● Page excerpt
== Segment start ==

The second thing I find sucky is combinatorial explosion of encoding parameters. Back in the day you had to worry about selecting the best quantisation matrix (or merely a quantiser) and motion vector if you decided to code it as inter-block. Now you have countless ways to split large tile into smaller blocks, many ways to select prediction mode (inter/intra, prediction angle for intra, partitioning, reference frames and motion vectors) and whether to skip transform stage or not and if not whether it’s worth to subdivide block further or not… The result is as good as string theory—you can get a good one if you can guess zillions of parameters right.

It would be nice to have encoder actually splitting video into scene and actors and transmitting just the changes to the objects (actors, scene) instead of blocks. But then you have a problem of coding those descriptions efficiently and even greater problem of automatically classifying the video into such objects (obviously software can do that, that’s why MPEG-4 Synthetic Video is such a great success). Actually it had some use: there was AVS-S standard for coding video specifically from surveillance cameras (why would China need such standard anyway?). In this standard there was special kind of frame for the whole scene and the main share of video was supposed to be just objects moving around the scene. Even if the standard is obsolete its legacy was included into HEVSAVS2 as three or four new special frame types.

Personally I believe that current video formats are being optimised to local minimum, there are probably other coding methods that give larger gain on certain kinds of data, preferably with less tweaking. For example, that was probably the best thing about Daala, its PVQ coding; the rest was nor crazy enough. I have a gut feeling that vector quantisation might be a good base for an alternative approach to building video codecs. And I think it’s better to have different formats oriented for e.g. low-latency broadcasting and video distributing. If you remember, back in the days people actually spent time to decide which segment was coded better with DivX ;-) 3 Fast-Motion or DivX ;-) 3 Low-Motion, so those who care will be able to select proper format. And the rest can keep watching content in VP11/AV2 format. Probably only the last sentence will come to life.

That’s why I don’t expect bright future in video codecs and that’s why my blog is titled like this.

NihAV Development Progress

Saturday, May 6th, 2017

After long considerations and much hesitation NihAV finally accepts it’s first developer (that would be me). And for a change it will be written in Rust. First, it’s an interesting language worth learning; second, it seems to offer needed functionality without much hassle; third, it offers new features that are tempting to try. By new features I mostly mean enums, traits and functions bound to structures.

== Segment end ==

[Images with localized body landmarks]
== Segment start ==

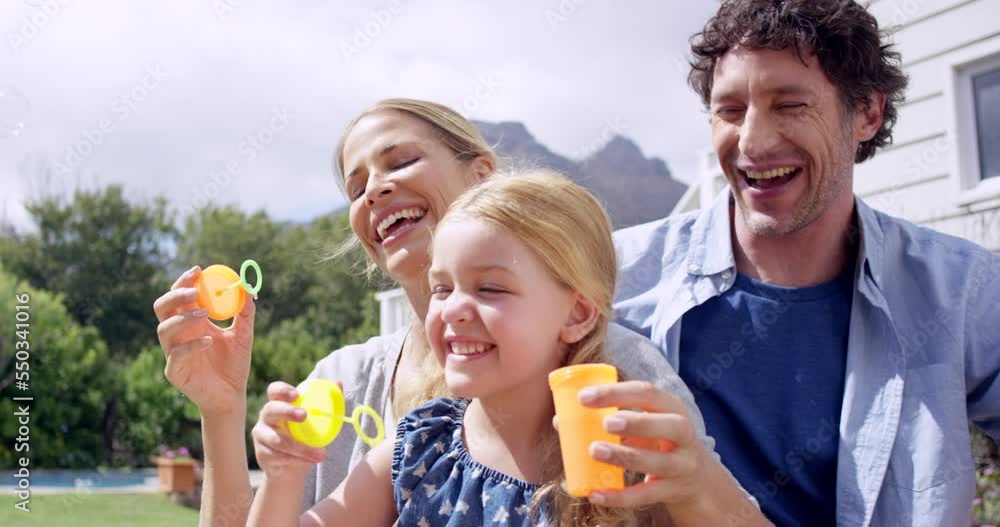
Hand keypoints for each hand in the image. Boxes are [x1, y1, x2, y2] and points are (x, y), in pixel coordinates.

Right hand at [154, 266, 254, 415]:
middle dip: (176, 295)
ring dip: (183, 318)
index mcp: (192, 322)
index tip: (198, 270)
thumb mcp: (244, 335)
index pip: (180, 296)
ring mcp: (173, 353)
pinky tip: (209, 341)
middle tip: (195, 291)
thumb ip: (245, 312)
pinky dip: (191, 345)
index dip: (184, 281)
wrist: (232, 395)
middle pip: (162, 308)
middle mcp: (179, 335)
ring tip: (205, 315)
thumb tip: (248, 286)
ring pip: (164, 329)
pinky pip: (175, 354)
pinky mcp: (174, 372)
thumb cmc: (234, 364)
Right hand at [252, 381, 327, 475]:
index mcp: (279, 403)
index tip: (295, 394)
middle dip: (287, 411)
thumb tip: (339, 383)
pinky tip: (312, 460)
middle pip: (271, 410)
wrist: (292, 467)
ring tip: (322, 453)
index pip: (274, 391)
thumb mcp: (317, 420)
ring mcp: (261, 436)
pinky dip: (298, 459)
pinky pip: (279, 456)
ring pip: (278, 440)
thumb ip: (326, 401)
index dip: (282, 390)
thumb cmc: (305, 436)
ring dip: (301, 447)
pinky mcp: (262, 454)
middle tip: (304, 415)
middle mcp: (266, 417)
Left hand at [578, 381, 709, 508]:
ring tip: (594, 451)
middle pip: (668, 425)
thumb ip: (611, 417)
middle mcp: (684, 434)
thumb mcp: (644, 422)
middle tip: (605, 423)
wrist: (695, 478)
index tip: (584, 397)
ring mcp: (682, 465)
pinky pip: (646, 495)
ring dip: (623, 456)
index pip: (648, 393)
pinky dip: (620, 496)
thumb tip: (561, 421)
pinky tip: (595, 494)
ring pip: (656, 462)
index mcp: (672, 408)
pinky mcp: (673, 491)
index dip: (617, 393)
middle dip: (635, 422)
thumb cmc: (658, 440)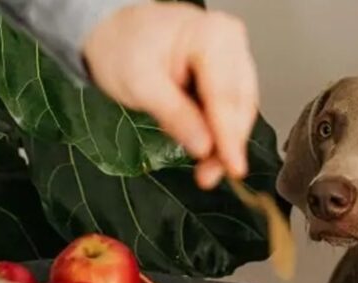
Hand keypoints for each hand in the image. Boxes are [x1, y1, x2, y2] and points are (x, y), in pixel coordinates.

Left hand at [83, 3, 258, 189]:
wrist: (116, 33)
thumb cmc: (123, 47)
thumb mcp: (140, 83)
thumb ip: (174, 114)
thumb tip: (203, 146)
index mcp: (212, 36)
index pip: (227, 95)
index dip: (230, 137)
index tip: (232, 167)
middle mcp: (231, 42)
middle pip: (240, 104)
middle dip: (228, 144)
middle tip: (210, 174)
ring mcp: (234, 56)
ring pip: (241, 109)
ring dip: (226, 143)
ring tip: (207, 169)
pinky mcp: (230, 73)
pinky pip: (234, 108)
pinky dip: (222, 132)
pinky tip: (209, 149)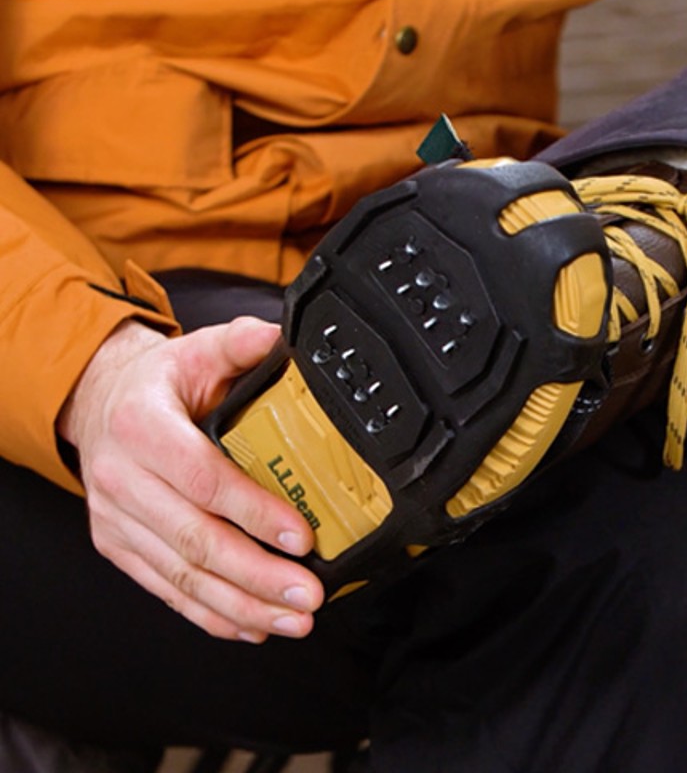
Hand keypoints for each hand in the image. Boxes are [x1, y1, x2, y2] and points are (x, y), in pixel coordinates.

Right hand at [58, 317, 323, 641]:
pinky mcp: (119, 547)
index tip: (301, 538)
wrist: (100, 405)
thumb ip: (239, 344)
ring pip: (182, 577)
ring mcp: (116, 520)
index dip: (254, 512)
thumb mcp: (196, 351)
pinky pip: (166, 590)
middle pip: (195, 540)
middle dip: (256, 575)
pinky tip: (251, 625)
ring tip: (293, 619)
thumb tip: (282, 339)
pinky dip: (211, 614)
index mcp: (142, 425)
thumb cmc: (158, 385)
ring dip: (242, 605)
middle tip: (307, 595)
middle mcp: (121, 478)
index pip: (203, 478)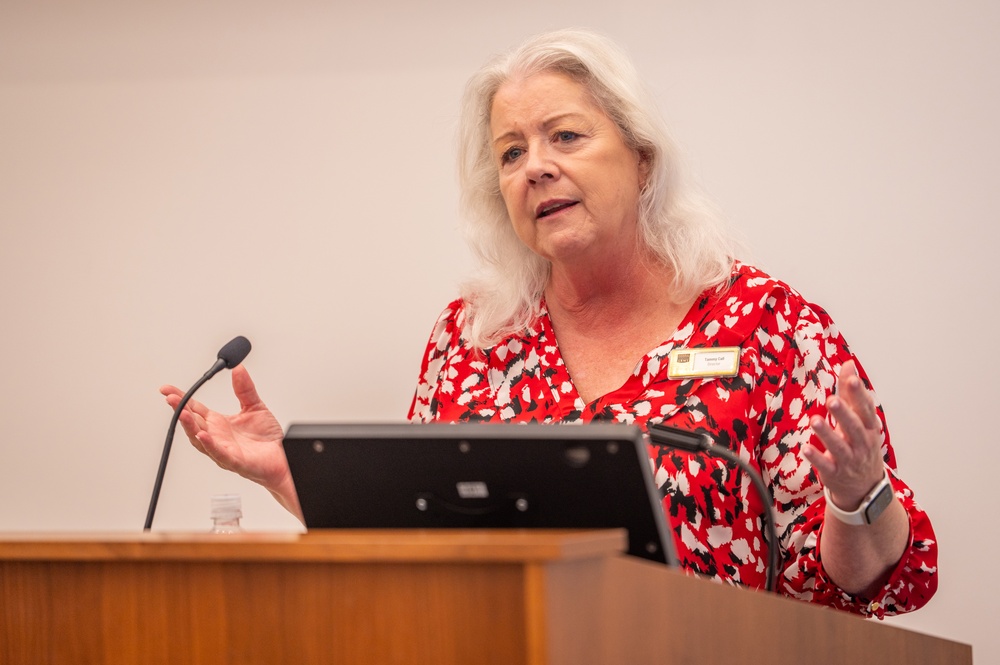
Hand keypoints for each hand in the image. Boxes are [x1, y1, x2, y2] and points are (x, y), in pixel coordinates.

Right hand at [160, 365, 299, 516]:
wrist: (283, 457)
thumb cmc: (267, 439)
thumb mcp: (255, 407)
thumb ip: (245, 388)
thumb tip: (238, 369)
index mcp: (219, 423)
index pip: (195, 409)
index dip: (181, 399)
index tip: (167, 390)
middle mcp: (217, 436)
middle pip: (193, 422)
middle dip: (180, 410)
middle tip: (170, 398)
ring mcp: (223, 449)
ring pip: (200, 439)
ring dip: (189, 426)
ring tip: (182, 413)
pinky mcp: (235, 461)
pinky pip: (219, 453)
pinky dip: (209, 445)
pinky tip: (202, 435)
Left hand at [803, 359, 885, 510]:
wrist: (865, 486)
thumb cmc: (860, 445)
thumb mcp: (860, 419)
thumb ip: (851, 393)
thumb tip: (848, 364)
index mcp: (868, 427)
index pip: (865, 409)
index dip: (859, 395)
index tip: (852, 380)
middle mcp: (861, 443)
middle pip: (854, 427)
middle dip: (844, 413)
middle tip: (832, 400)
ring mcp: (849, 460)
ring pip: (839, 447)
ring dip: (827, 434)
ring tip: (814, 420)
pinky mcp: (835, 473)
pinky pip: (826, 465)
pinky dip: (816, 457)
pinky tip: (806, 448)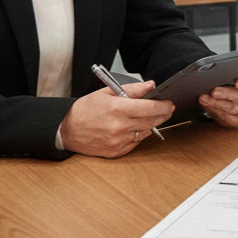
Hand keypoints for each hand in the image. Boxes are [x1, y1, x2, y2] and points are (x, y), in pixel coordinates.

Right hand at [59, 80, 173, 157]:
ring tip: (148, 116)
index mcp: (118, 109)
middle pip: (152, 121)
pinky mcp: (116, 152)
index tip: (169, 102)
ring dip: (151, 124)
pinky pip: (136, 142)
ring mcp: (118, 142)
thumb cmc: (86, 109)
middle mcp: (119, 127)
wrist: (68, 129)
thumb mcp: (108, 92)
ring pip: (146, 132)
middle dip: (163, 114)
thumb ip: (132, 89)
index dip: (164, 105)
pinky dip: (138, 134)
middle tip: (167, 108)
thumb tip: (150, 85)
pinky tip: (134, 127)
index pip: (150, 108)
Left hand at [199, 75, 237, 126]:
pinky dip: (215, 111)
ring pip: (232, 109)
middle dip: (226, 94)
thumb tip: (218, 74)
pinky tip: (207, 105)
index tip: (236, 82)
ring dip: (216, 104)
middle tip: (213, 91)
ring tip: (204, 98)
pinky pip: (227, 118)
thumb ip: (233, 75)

== Segment end ==

● Task requirements
**1)** Answer these questions using the blog excerpt on video codecs.
(a) Which standard was made specifically for coding video from surveillance cameras?
(b) What does the author call the best thing about Daala?
(c) In which programming language will NihAV be written?
**2)** Return the part of the blog excerpt on video codecs between "After long considerations" and "bound to structures.", inclusive, copied verbatim.

● Results
**1)**
(a) AVS-S
(b) Its PVQ coding
(c) Rust

**2)**
After long considerations and much hesitation NihAV finally accepts it’s first developer (that would be me). And for a change it will be written in Rust. First, it’s an interesting language worth learning; second, it seems to offer needed functionality without much hassle; third, it offers new features that are tempting to try. By new features I mostly mean enums, traits and functions bound to structures.